Security and impunity

The attack on Assumption Church in Lalitpur Sunday is shocking, and symbolizes, once again, our painful transition to peace. Preliminary evidence so far indicates the role of Nepal Defence Army (NDA) a rightist extremist group which is professedly against a secular Nepali state and which wants

to restore the country’s status as a Hindu state. The attack on the only public Catholic church in Kathmandu is tragic, and it is hard to fathom why somebody would kill innocent people and disturb communal harmony so as to make a point that

no rational mind can accept. This, however, has also raised questions about larger possible motives, other than religious intolerance, given the country’s volatile political situation. Intolerance is divisive; people should be free to live a life of their choice, and practice the religion of their choice. The incident is a sad reminder of the continued existence of intolerance in our society, and the inability of the security apparatus to stem violence.
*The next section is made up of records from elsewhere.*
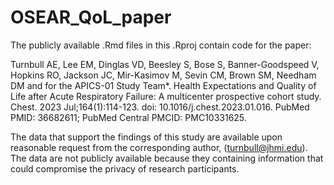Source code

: # OSEAR_QoL_paper

The publicly available .Rmd files in this .Rproj contain code for the paper:

Turnbull AE, Lee EM, Dinglas VD, Beesley S, Bose S, Banner-Goodspeed V, Hopkins RO, Jackson JC, Mir-Kasimov M, Sevin CM, Brown SM, Needham DM and for the APICS-01 Study Team*. 
Health Expectations and Quality of Life after Acute Respiratory Failure:  A multicenter prospective cohort study. Chest. 2023 Jul;164(1):114-123. doi: 10.1016/j.chest.2023.01.016. PubMed PMID: 36682611; PubMed Central PMCID: PMC10331625.

The data that support the findings of this study are available upon reasonable request from the corresponding author, (turnbull@jhmi.edu). 
The data are not publicly available because they containing information that could compromise the privacy of research participants.

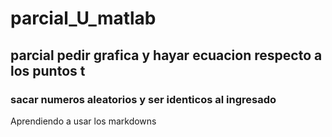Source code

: # parcial_U_matlab
## parcial pedir grafica y hayar ecuacion respecto a los puntos t 
### sacar numeros aleatorios y ser identicos al ingresado
Aprendiendo a usar los markdowns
In the last several years, two groups have carried out attacks on Christian missions in Nepal, revealing threats to religious tolerance from two extremist groups. One group is the CPN-Maoist, which, in 2004, carried out a series of bomb attacks on Christian missions throughout Nepal. During that year, the Maoists bombed a Catholic school in eastern Nepal, a Lutheran World Federation (LWF) office in Dhangadhi, and a school in Gorkha, among others. The other group is the National Defence Army, which has carried out a series of attacks against Christian missionaries, particularly after January 2007 when Nepal was declared a secular state. In July last year, the NDA gunned down a Salesian priest in Sirsiya, eastern Nepal, in the middle of the night as pamphlets recovered from the site indicated. In May 2007, the NDA bombed an orphanage run by the Pentecostal Church giving shelter to children who lost their parents during the Maoist People’s War. The NDA said one of its reasons for bombing the orphanage was because it was giving shelter to children of the Maoists. While the Maoist attacks were primarily targeted at damaging buildings, the NDA bombings are targeted on individuals.

Extremism in Nepal is likely to continue, but what shouldn’t continue is the ineffectual security apparatus in the country. Security agencies in Nepal, like all other wings of the state, are highly politicized, and are allowed little professional space to flourish. The police is the primary civil agency for law enforcement, and also for ensuring implementation of peace agreements. Currently there is a sense of heightened insecurity in the country, and aspirations for security is leading to a rise of non-statutory actors involved in the process. While there are many dedicated officials in the security forces, they have to face severe problems in day to day operations including public distrusts, low morale, impunity and politicization. Currently, there is no vision for the development of the security apparatuses, and it is high time that the new government embark on far reaching reforms.